*** STORED DATA ***

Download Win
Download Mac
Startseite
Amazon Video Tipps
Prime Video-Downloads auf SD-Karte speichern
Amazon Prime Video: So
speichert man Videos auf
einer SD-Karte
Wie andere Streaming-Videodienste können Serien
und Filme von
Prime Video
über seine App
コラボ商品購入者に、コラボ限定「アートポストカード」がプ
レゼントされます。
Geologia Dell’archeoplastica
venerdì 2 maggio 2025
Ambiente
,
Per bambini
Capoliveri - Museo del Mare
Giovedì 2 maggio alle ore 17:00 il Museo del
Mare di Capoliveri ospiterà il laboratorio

*** End of STORED DATA ***
*** STORED DATA ***

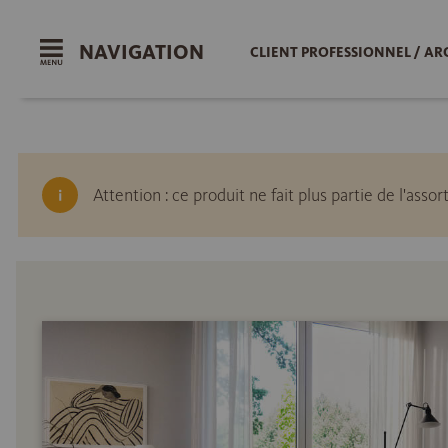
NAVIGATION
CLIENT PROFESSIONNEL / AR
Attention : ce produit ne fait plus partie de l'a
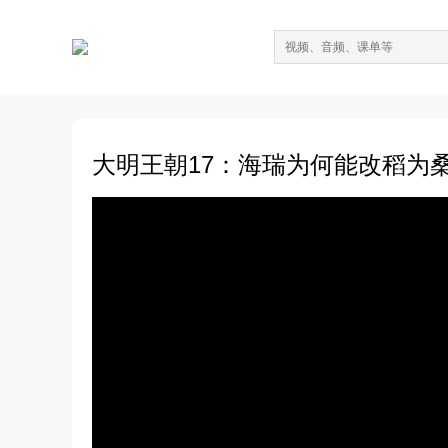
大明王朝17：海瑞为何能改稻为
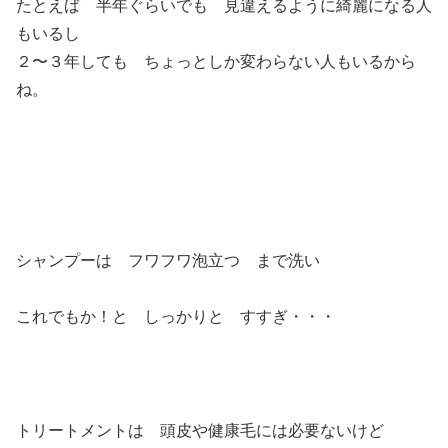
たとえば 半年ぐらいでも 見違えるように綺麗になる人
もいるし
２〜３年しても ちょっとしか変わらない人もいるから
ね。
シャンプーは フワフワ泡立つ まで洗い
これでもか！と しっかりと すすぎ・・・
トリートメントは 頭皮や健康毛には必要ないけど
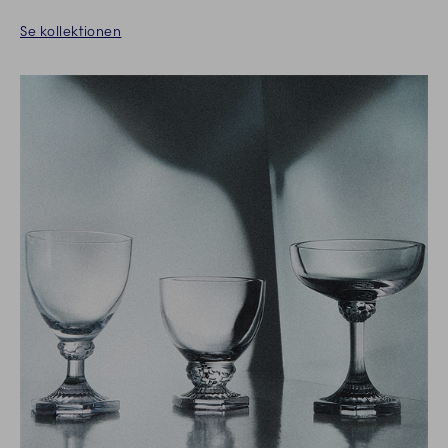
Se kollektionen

*** End of STORED DATA ***

YOUR TASK:
Reproduce the lines above word for word, beginning at the line that contains "Download Win" and stopping after the line that contains "Geologia Dell’archeoplastica".

SOLUTION TO THIS TASK:
Download Win
Download Mac
Startseite
Amazon Video Tipps
Prime Video-Downloads auf SD-Karte speichern
Amazon Prime Video: So
speichert man Videos auf
einer SD-Karte
Wie andere Streaming-Videodienste können Serien
und Filme von
Prime Video
über seine App
コラボ商品購入者に、コラボ限定「アートポストカード」がプ
レゼントされます。
Geologia Dell’archeoplastica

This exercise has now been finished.